WRITTEN INSTRUCTION: Update the records so that every occurrence of "Given the image" becomes "From this scan", and leave everything else unchanged.

RECORD SET:

— BEGIN —

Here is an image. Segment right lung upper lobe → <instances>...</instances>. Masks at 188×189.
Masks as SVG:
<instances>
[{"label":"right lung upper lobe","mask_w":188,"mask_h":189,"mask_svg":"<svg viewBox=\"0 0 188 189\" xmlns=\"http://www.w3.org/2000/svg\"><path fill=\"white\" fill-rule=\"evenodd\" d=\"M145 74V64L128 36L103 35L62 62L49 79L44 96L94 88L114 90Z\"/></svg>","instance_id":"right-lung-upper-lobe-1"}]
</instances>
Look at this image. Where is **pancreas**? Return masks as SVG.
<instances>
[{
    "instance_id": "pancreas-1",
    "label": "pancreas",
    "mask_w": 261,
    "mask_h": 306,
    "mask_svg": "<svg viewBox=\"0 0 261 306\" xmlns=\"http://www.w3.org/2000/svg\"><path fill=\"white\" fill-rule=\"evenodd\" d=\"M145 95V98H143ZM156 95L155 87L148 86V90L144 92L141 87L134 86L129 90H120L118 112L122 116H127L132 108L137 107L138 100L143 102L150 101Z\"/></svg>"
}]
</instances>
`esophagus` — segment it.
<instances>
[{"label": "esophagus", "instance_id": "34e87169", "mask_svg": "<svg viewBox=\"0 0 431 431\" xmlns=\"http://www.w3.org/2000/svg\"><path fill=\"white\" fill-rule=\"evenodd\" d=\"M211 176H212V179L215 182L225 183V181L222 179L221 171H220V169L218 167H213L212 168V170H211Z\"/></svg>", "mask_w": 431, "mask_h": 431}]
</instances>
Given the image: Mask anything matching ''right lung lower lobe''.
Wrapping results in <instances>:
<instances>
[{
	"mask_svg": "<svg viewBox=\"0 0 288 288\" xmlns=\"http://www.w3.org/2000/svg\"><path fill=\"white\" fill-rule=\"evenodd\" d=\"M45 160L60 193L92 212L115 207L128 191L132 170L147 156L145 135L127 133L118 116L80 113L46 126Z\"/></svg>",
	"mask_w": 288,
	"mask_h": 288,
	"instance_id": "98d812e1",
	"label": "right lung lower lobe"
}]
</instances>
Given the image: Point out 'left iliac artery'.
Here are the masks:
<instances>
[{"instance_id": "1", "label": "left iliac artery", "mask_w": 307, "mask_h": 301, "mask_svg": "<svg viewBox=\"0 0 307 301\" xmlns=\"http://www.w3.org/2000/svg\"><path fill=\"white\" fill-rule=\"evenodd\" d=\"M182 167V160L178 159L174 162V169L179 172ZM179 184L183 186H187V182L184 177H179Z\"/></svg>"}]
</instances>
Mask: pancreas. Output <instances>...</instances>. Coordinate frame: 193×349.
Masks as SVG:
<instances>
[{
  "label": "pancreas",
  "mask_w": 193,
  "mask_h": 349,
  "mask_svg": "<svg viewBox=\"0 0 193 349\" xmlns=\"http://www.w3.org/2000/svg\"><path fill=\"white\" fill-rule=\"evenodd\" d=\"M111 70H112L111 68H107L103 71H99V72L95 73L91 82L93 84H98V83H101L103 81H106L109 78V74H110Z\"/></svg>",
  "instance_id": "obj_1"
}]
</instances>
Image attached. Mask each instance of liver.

— END —

FINISHED TASK:
Here is an image. Segment right lung upper lobe → <instances>...</instances>. Masks at 188×189.
Masks as SVG:
<instances>
[{"label":"right lung upper lobe","mask_w":188,"mask_h":189,"mask_svg":"<svg viewBox=\"0 0 188 189\" xmlns=\"http://www.w3.org/2000/svg\"><path fill=\"white\" fill-rule=\"evenodd\" d=\"M145 74V64L128 36L103 35L62 62L49 79L44 96L94 88L114 90Z\"/></svg>","instance_id":"right-lung-upper-lobe-1"}]
</instances>
Look at this image. Where is **pancreas**? Return masks as SVG.
<instances>
[{
    "instance_id": "pancreas-1",
    "label": "pancreas",
    "mask_w": 261,
    "mask_h": 306,
    "mask_svg": "<svg viewBox=\"0 0 261 306\" xmlns=\"http://www.w3.org/2000/svg\"><path fill=\"white\" fill-rule=\"evenodd\" d=\"M145 95V98H143ZM156 95L155 87L148 86V90L144 92L141 87L134 86L129 90H120L118 112L122 116H127L132 108L137 107L138 100L143 102L150 101Z\"/></svg>"
}]
</instances>
`esophagus` — segment it.
<instances>
[{"label": "esophagus", "instance_id": "34e87169", "mask_svg": "<svg viewBox=\"0 0 431 431\" xmlns=\"http://www.w3.org/2000/svg\"><path fill=\"white\" fill-rule=\"evenodd\" d=\"M211 176H212V179L215 182L225 183V181L222 179L221 171H220V169L218 167H213L212 168V170H211Z\"/></svg>", "mask_w": 431, "mask_h": 431}]
</instances>
From this scan: Mask anything matching ''right lung lower lobe''.
Wrapping results in <instances>:
<instances>
[{
	"mask_svg": "<svg viewBox=\"0 0 288 288\" xmlns=\"http://www.w3.org/2000/svg\"><path fill=\"white\" fill-rule=\"evenodd\" d=\"M45 160L60 193L92 212L115 207L128 191L132 170L147 156L145 135L127 133L118 116L80 113L46 126Z\"/></svg>",
	"mask_w": 288,
	"mask_h": 288,
	"instance_id": "98d812e1",
	"label": "right lung lower lobe"
}]
</instances>
From this scan: Point out 'left iliac artery'.
Here are the masks:
<instances>
[{"instance_id": "1", "label": "left iliac artery", "mask_w": 307, "mask_h": 301, "mask_svg": "<svg viewBox=\"0 0 307 301\" xmlns=\"http://www.w3.org/2000/svg\"><path fill=\"white\" fill-rule=\"evenodd\" d=\"M182 167V160L178 159L174 162V169L179 172ZM179 184L183 186H187V182L184 177H179Z\"/></svg>"}]
</instances>
Mask: pancreas. Output <instances>...</instances>. Coordinate frame: 193×349.
Masks as SVG:
<instances>
[{
  "label": "pancreas",
  "mask_w": 193,
  "mask_h": 349,
  "mask_svg": "<svg viewBox=\"0 0 193 349\" xmlns=\"http://www.w3.org/2000/svg\"><path fill=\"white\" fill-rule=\"evenodd\" d=\"M111 70H112L111 68H107L103 71H99V72L95 73L91 82L93 84H98V83H101L103 81H106L109 78V74H110Z\"/></svg>",
  "instance_id": "obj_1"
}]
</instances>
Image attached. Mask each instance of liver.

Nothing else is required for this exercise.